(EXTRACTED ENTRIES Opens)
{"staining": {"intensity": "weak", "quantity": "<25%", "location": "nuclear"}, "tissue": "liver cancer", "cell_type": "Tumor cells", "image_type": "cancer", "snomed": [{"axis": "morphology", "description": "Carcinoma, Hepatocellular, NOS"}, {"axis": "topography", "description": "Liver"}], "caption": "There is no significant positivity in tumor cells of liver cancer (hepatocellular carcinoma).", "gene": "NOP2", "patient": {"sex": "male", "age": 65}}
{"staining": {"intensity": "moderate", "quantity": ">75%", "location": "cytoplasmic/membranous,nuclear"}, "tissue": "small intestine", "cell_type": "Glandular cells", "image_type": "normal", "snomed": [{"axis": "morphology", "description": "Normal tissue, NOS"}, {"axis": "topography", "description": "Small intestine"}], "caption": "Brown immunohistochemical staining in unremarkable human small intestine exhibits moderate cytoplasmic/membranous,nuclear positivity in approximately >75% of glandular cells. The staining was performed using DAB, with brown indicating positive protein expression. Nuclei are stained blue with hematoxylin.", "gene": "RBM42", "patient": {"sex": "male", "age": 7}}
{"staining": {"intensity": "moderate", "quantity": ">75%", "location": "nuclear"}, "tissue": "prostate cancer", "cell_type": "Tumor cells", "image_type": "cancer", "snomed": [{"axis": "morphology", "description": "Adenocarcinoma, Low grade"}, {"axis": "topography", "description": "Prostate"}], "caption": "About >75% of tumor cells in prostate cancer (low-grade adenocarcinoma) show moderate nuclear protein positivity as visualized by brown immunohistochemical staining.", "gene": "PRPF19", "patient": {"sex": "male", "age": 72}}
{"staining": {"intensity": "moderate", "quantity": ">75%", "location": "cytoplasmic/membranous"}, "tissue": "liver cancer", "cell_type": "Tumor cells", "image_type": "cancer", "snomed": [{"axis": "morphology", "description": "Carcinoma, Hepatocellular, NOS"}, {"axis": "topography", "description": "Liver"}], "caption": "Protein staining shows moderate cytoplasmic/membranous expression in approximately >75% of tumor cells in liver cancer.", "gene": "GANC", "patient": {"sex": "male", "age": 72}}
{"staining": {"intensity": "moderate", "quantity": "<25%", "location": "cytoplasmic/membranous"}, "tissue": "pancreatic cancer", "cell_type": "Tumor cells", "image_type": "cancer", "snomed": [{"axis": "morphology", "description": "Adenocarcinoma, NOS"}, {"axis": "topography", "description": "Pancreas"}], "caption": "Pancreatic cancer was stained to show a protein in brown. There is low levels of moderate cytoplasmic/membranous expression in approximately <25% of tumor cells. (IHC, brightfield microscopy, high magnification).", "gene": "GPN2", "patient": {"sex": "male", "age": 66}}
(EXTRACTED ENTRIES Closes)
An accurate, complete transcription of the records above is needed.

» **RESPONSE TO THIS EXERCISE**:
{"staining": {"intensity": "weak", "quantity": "<25%", "location": "nuclear"}, "tissue": "liver cancer", "cell_type": "Tumor cells", "image_type": "cancer", "snomed": [{"axis": "morphology", "description": "Carcinoma, Hepatocellular, NOS"}, {"axis": "topography", "description": "Liver"}], "caption": "There is no significant positivity in tumor cells of liver cancer (hepatocellular carcinoma).", "gene": "NOP2", "patient": {"sex": "male", "age": 65}}
{"staining": {"intensity": "moderate", "quantity": ">75%", "location": "cytoplasmic/membranous,nuclear"}, "tissue": "small intestine", "cell_type": "Glandular cells", "image_type": "normal", "snomed": [{"axis": "morphology", "description": "Normal tissue, NOS"}, {"axis": "topography", "description": "Small intestine"}], "caption": "Brown immunohistochemical staining in unremarkable human small intestine exhibits moderate cytoplasmic/membranous,nuclear positivity in approximately >75% of glandular cells. The staining was performed using DAB, with brown indicating positive protein expression. Nuclei are stained blue with hematoxylin.", "gene": "RBM42", "patient": {"sex": "male", "age": 7}}
{"staining": {"intensity": "moderate", "quantity": ">75%", "location": "nuclear"}, "tissue": "prostate cancer", "cell_type": "Tumor cells", "image_type": "cancer", "snomed": [{"axis": "morphology", "description": "Adenocarcinoma, Low grade"}, {"axis": "topography", "description": "Prostate"}], "caption": "About >75% of tumor cells in prostate cancer (low-grade adenocarcinoma) show moderate nuclear protein positivity as visualized by brown immunohistochemical staining.", "gene": "PRPF19", "patient": {"sex": "male", "age": 72}}
{"staining": {"intensity": "moderate", "quantity": ">75%", "location": "cytoplasmic/membranous"}, "tissue": "liver cancer", "cell_type": "Tumor cells", "image_type": "cancer", "snomed": [{"axis": "morphology", "description": "Carcinoma, Hepatocellular, NOS"}, {"axis": "topography", "description": "Liver"}], "caption": "Protein staining shows moderate cytoplasmic/membranous expression in approximately >75% of tumor cells in liver cancer.", "gene": "GANC", "patient": {"sex": "male", "age": 72}}
{"staining": {"intensity": "moderate", "quantity": "<25%", "location": "cytoplasmic/membranous"}, "tissue": "pancreatic cancer", "cell_type": "Tumor cells", "image_type": "cancer", "snomed": [{"axis": "morphology", "description": "Adenocarcinoma, NOS"}, {"axis": "topography", "description": "Pancreas"}], "caption": "Pancreatic cancer was stained to show a protein in brown. There is low levels of moderate cytoplasmic/membranous expression in approximately <25% of tumor cells. (IHC, brightfield microscopy, high magnification).", "gene": "GPN2", "patient": {"sex": "male", "age": 66}}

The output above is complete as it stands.